Having the death you want, without implicating your family, requires careful planning and secrecy. "I do not know how she got the nembutol," Mr. Bennett told reporters about the fatal dose his wife imbibed.
Like Ms. Bennett, Ms. Goodman took care of the details. That's one of the reasons her younger son, Dean, believes his mother lived into her 90s even with a series of debilitating illnesses. "Once she had the drugs," he said, she "knew there was a way out for her at the time of her choosing." Nevertheless, her witnesses expected to be charged by the police. They weren't, probably because she had a how-to manual along with her suicide note beside her bed and she had talked repeatedly with family and friends about her wishes. The decision and the timing "should not be a surprise to anyone," Mr. Goodman advises.
"Say nothing. Do not make a statement to the police," was the warning Max's wife was given before her husband's suicide. Do not have an incriminating purchase on your credit card or your fingerprints on any equipment that may have been used in the death. Be prepared to be out of your house for hours or days, so have a small bag packed by the front door with all your contact information.

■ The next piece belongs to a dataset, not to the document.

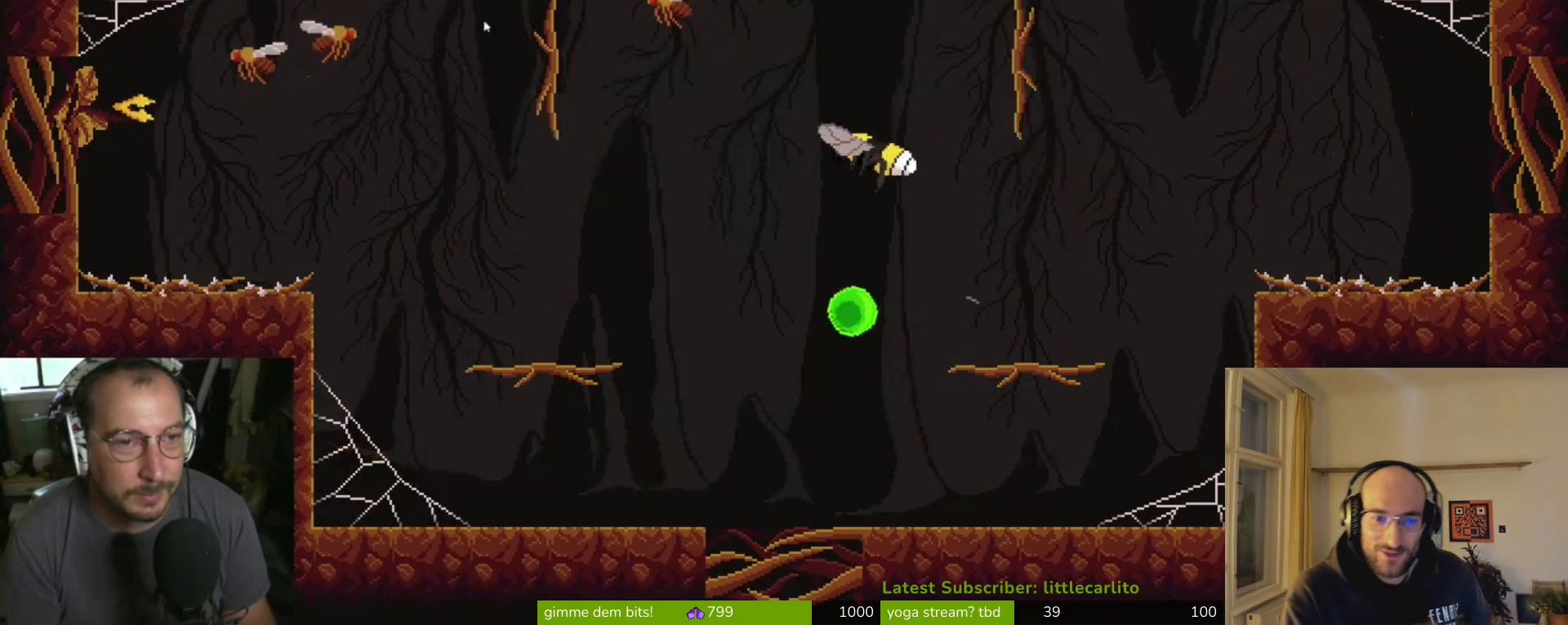
{"buttons": [], "left_stick": "left", "right_stick": "center", "events": [[33, "CROSS", "down"], [267, "CIRCLE", "down"], [267, "R1", "down"], [433, "CIRCLE", "up"], [433, "CROSS", "up"], [433, "R1", "up"]]}
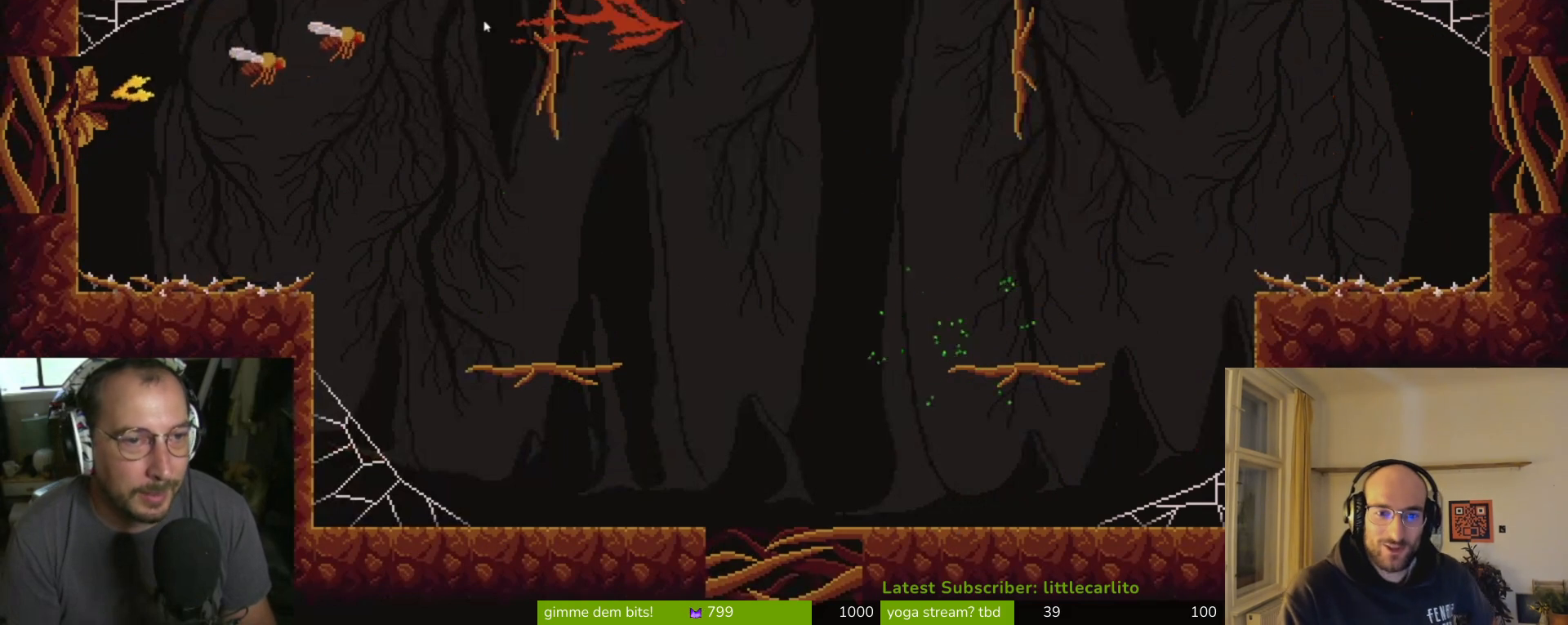
{"buttons": [], "left_stick": "right", "right_stick": "center", "events": [[233, "left_stick", "center"], [300, "left_stick", "right"]]}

As she talked about the hard lessons she was forced to learn, Max's widow, who said she was prepared to let her husband die "because I loved him," was still visibly shaken by the consequences. It had made her husband's death even more devastating.
That's where hard reality butts up against legal theory. Trying to get away with end runs against the existing law is not progress. We need a new law that protects victims and offers regulated and safe end-of-life choices.